The numbers for chikungunya so far have been much higher, and its potential to spread quickly could be high.

The disease is carried primarily by two mosquito species that are prevalent in Florida and that tend to breed primarily in puddles of standing water that can be as small as a bottle cap.

The yellow fever mosquito and the black-white striped Asian tiger hover low to the ground and bite ankles. They also are active during the day, so if a horde emerges from the garden at high noon, there’s likely a flower pot nearby that needs to be drained, Edson said.

One of the mosquito species is typical of Brazil, and New York Sen. Charles Schumer is calling on the U.S. Centers for Disease Control and Prevention to warn doctors across the nation in the event cases increase as soccer fans return from the World Cup.

The agency has no reported cases of chikungunya in Brazil, but 4,676 lab-confirmed cases and another 183,761 suspected cases have been reported in countries throughout the Caribbean and South America.

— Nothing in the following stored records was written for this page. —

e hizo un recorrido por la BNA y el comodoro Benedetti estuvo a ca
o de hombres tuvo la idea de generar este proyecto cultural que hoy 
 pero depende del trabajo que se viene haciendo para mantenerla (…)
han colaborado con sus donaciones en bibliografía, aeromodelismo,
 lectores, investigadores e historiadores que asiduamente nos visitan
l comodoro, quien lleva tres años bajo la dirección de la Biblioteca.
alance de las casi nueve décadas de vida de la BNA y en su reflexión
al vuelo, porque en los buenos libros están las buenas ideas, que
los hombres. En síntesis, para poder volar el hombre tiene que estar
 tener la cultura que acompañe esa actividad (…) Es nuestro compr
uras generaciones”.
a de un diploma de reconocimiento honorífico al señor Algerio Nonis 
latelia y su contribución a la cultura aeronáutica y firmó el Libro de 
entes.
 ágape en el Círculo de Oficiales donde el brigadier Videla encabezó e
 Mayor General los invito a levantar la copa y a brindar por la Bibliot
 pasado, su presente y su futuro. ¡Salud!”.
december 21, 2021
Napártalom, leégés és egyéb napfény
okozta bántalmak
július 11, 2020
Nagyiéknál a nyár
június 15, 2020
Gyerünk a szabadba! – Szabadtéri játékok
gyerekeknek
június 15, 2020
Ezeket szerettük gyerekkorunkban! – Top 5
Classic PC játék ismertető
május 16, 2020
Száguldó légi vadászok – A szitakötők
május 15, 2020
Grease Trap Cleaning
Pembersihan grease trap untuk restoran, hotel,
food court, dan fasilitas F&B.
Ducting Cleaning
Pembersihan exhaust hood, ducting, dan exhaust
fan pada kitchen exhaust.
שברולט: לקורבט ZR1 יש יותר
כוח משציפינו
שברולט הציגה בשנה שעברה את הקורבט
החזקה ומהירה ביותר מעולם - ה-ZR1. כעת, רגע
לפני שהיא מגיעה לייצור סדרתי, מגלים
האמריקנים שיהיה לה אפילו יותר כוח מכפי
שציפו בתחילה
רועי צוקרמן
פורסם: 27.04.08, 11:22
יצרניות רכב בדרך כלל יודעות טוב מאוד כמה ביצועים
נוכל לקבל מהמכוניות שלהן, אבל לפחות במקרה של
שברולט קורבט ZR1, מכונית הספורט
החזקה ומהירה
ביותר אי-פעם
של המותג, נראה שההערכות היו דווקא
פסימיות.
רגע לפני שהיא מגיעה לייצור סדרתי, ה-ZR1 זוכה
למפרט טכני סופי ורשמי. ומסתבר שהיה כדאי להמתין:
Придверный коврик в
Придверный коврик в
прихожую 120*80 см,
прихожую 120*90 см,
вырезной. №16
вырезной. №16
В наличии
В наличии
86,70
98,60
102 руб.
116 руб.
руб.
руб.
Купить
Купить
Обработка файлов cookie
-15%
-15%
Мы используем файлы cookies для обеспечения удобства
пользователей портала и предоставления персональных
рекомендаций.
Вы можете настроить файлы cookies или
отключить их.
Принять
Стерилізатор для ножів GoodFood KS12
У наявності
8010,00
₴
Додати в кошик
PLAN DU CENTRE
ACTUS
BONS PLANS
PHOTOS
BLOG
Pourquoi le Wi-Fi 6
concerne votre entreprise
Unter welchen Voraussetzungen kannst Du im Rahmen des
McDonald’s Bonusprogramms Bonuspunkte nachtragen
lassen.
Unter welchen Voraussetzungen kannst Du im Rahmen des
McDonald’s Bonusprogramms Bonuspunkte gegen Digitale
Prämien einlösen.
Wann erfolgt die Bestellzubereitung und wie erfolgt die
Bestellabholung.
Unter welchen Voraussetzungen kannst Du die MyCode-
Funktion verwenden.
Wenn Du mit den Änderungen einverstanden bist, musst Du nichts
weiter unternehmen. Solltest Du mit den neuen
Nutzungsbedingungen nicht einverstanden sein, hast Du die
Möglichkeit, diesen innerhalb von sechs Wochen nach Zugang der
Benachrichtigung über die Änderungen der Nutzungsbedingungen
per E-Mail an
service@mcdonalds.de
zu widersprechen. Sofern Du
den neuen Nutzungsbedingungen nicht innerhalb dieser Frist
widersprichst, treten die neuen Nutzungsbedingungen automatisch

In the Tampa Bay area, health officials’ main message to the community is prevention.

“We are really pushing to drain and cover anything that can hold water in your neighborhood, in your backyard. If you feel like you’re overrun with mosquitoes and you have a heavy population, call mosquito control,” said Warren McDougle, epidemiology manager for the health department in Hillsborough County.

Mosquito control workers in Hillsborough planned to spray pesticides by helicopter Wednesday night over the Apollo Beach area, and Pinellas expected to use foggers to target spots with high infestation levels on Friday.

The agencies rely on residents to report high mosquito populations and to request help from the county in eliminating breeding grounds on individual properties, Edson said.

“You almost have to go door-to-door, dumping containers and educating the public,” Edson said.